▶ **HOW TO COMPLETE THIS TASK**:
Transcribe the closing lines of the listing exactly, starting at the one that contains "und stärkt die" and including the last.

--*--

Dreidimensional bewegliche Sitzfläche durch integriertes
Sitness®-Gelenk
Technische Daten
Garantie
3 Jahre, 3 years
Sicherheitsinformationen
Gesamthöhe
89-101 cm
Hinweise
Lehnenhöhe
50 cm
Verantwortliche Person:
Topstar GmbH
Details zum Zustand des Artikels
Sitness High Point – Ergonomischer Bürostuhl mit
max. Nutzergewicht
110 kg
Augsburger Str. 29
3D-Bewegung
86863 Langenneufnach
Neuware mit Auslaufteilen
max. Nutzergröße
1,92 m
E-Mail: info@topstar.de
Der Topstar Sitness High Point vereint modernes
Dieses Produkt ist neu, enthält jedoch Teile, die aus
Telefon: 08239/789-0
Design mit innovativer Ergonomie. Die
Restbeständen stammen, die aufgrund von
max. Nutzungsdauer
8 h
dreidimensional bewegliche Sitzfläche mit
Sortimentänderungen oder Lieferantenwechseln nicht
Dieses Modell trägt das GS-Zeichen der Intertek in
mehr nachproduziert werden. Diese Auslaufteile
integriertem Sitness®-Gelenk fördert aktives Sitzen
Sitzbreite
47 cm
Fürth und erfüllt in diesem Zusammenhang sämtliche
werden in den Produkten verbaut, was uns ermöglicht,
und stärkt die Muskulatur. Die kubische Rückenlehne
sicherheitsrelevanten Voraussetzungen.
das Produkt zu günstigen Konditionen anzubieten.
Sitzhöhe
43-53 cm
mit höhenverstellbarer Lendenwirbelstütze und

--*--

▶ **WORKED SOLUTION**:
und stärkt die Muskulatur. Die kubische Rückenlehne
sicherheitsrelevanten Voraussetzungen.
das Produkt zu günstigen Konditionen anzubieten.
Sitzhöhe
43-53 cm
mit höhenverstellbarer Lendenwirbelstütze und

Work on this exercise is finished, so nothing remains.